= Available data =
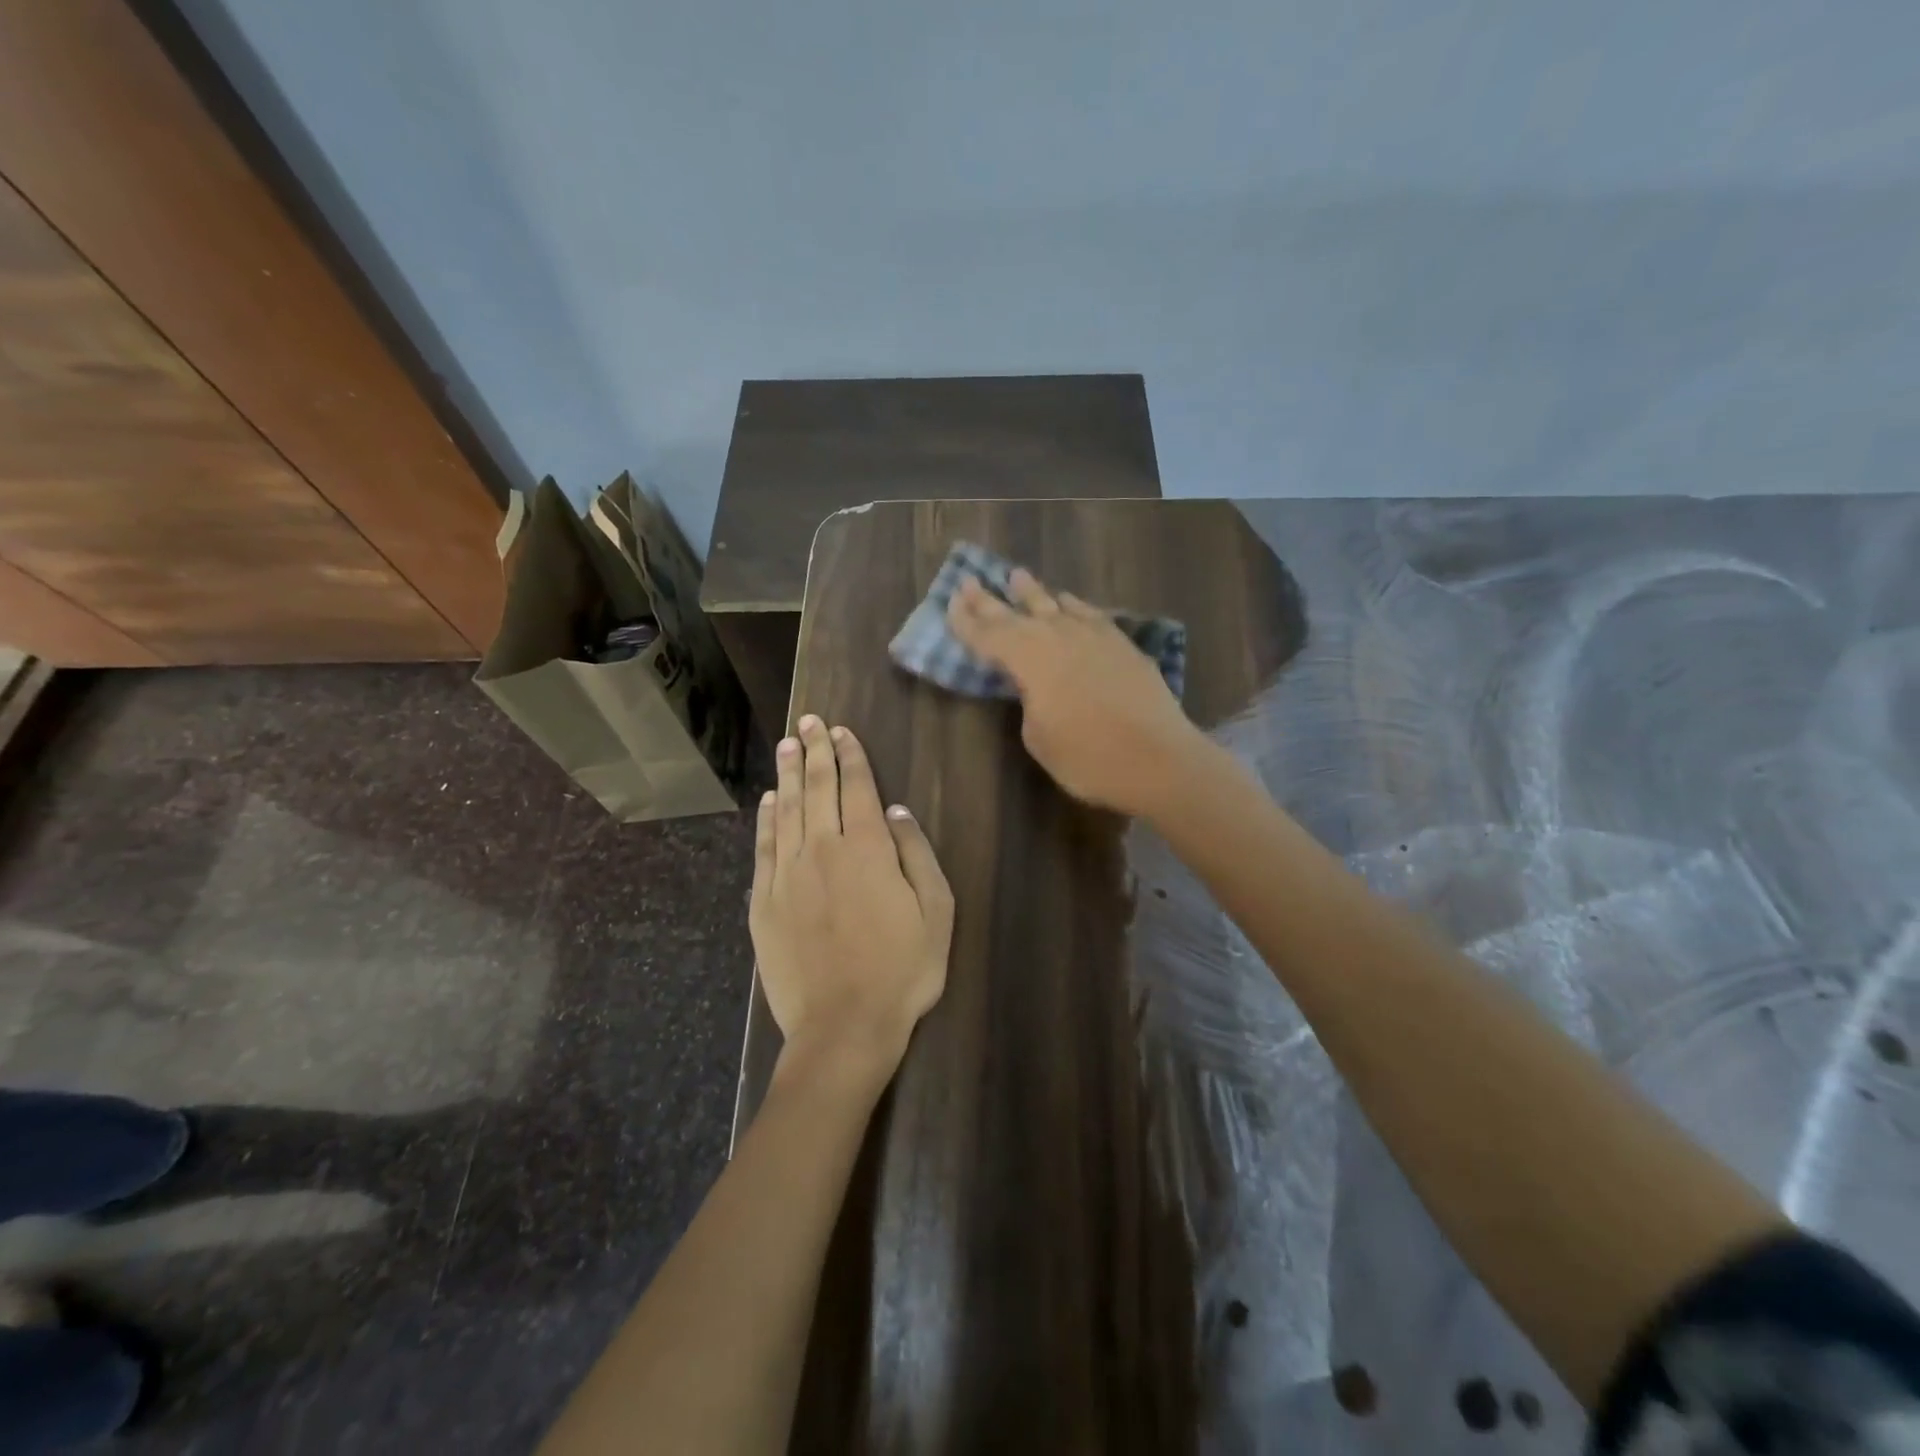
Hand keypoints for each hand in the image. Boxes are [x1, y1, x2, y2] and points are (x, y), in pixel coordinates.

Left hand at [749, 716, 953, 1087]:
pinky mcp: (764, 902)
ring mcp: (788, 875)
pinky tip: (768, 801)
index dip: (849, 756)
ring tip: (786, 744)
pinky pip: (764, 848)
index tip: (840, 731)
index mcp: (867, 849)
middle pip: (817, 788)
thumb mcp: (936, 912)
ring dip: (788, 774)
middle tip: (808, 722)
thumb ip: (915, 855)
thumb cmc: (902, 970)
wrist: (843, 1026)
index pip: (856, 787)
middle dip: (814, 751)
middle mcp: (822, 849)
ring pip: (787, 810)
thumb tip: (895, 812)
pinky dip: (766, 819)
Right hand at [946, 567, 1205, 818]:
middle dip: (989, 599)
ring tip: (1016, 576)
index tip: (950, 603)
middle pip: (1015, 613)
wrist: (1159, 759)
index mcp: (1028, 659)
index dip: (966, 622)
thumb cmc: (1088, 758)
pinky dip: (1073, 606)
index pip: (988, 635)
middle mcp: (1058, 636)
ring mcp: (1093, 636)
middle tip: (968, 580)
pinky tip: (1068, 602)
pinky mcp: (1122, 645)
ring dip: (1032, 593)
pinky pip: (1089, 614)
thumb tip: (1036, 685)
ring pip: (1055, 605)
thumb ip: (1030, 700)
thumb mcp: (1039, 737)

= Problem to solve =
Where does the word "middle" appear in the listing? List each line that holds it.

= Task response =
middle pip: (817, 788)
middle tip: (808, 722)
middle dip: (814, 751)
middle mcp: (822, 849)
middle dip: (989, 599)
middle pip: (1015, 613)
middle mcp: (1058, 636)
middle tip: (968, 580)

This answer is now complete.